La Regina tiene corte bandita per dodici giorni, ciascuno dei quali offre a un cavaliere di distinguersi: ciascun cavaliere personifica una virtù. Il primo libro, preceduto da una dedica alla Regina Elisabetta, in cui il poeta dichiara di aver mutato in tromba la zampogna pastorale, contiene le avventure del Cavaliere della Croce Rossa (the Red Cross Knight), modellato su San Giorgio, che dovrebbe impersonare la Santità (la Chiesa anglicana). Egli viene alla Corte di Gloriana e udendo che un orribile drago funesta le terre governate dai genitori della vergine Una (la verità o la vera religione), si reca con costei e col fedele scudiero a uccidere il mostro. Nella Caverna degli Errori trovano un drago che a ogni momento dà alla luce orrendi figli (allegoria delle aberrazioni). Il Cavaliere abbaglia il mostro con lo scudo incantato, e poi lo decapita: i figli, bevendo il suo velenoso sangue, muoiono. Dipoi il Cavaliere e Una incontrano un vecchio di venerabile aspetto, simile all’eremita che l’Angelica ariostesca incontra dopo la fuga; egli è l’Archimago (l’ipocrisia), che ha la lussuria di quell’eremita e il magico potere di Atlante; a questo punto la trama acquista una complessità ariostesca.

Il Cavaliere, fuggendo alle tentazioni di Archimago, incontra Sanstoy, un cavaliere saraceno, accompagnato dalla bella Duessa (la Chiesa cattolica), reincarnazione dell’Alcina dell’Ariosto; seguono varie avventure in foreste incantate e palazzi allegorici; Una libera il cavaliere caduto nei lacci di Duessa, il cui deforme aspetto viene smascherato; il cavaliere è condotto presso Madonna Umiltà (circondata da Fidelia e Speranza) e assistito da Obbedienza, Penitenza e Rimorso, nonché dal santo eremita Contemplazione. Così purgatosi lo spirito, affronta il tremendo drago contro il quale aveva intrapreso la spedizione, e lo uccide; dopo altre peripezie il cavaliere sposa Una. Questo rapido sommario dell’argomento del libro primo basterà a dare un’idea della costruzione del poema.
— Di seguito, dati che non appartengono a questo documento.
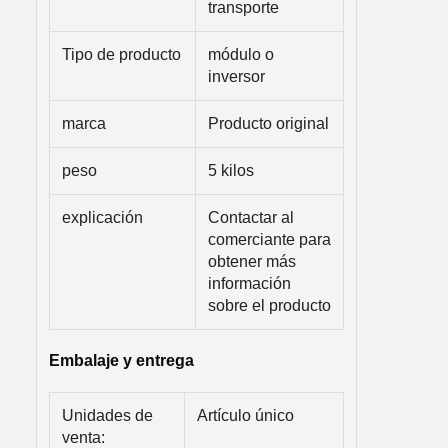
transporte
Tipo de producto
módulo o
inversor
marca
Producto original
peso
5 kilos
explicación
Contactar al
comerciante para
obtener más
información
sobre el producto
Embalaje y entrega
Unidades de
Artículo único
venta: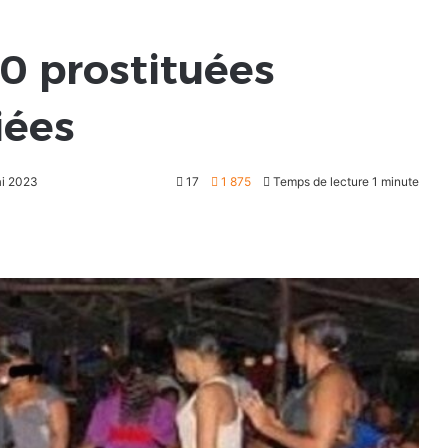
00 prostituées
iées
ai 2023
17
1 875
Temps de lecture 1 minute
Il secondo libro contiene le avventure di Sir Guyon, il cavaliere della Temperanza, i suoi combattimenti con Pirocle (Pyrocles: il furore) e Cimocle (Chymocles), la sua visita alla caverna di Mammone e alla Casa della Temperanza, e la sua distruzione di Acrasia (l’Intemperanza) e del suo Verziere di Delizie (Bower of Bliss); il canto decimo contiene una cronaca dei re britanni da Bruto a Uther, e dal Re degli Elfi a Gloriana (Elisabetta); il quarto, l’episodio di Faone e Cristabella, imitato da quello di Ariodante e Ginevra dell’Orlando furioso (canto VII).
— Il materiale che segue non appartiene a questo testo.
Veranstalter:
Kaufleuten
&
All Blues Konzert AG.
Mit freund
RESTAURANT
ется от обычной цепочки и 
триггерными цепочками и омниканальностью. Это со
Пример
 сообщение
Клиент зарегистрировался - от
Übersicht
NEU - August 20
Il terzo libro narra la leggenda della Castità, simboleggiata da Britomarte (Britomart, la regia donzella che si innamora di Arthegall le cui sembianze ha visto in uno specchio magico) e da Belfebe (Belphoebe). Il quarto libro narra la leggenda di Triamondo (Triamond) e Cambello (Cambell). Il primo è il cavaliere dell’Amicizia e combatte col secondo per decidere quale dei pretendenti di Canace dovrà averla; la pugna resta indecisa e i due John Melhuish Strudwick00giurano eterna amicizia; alla fine Triamondo sposa Canace. Nello stesso libro è la leggenda di Scudamore (Scudamour) e Amoretta (Amoret), la quale, subito dopo il matrimonio con Scudamore, è rapita dall’incantatore Busirane e da lui imprigionata finche’ non la libera Britomarte.

Il quinto libro contiene le avventure di Arthegal, il cavaliere della Giustizia, e varie allusioni ad avvenimenti storici del Regno di Elisabetta, tra cui la disfatta degli Spagnoli nei Paesi Bassi, l’esecuzione di Maria Stuarda, ecc. Il sesto libro contiene le avventure di Sir Calidore, che esemplifica la Cortesia. Il frammento riguarda l’allegoria della Mutevolezza (Mutability), sesto e settimo canto della Leggenda della Costanza, che doveva formare il settimo libro.
La Regina delle fate di Edmund Spenser ridonda di magnifiche descrizioni e parate allegoriche, e per il genere di poesia sconnessa e vagamente evocatrice che ne emana, e per la musica delle stanze che, con l’alessandrino finale, sembrano imitar l’onda che si frange e cullano l’orecchio con piacevole monotonia, il poema dello Spenser ha sempre attirato gli spiriti dei sognatori, quali James Thomson e John Keats, e ha valso all’autore il nome di poets’ poet, ossia poeta dei poeti, il poeta per eccellenza.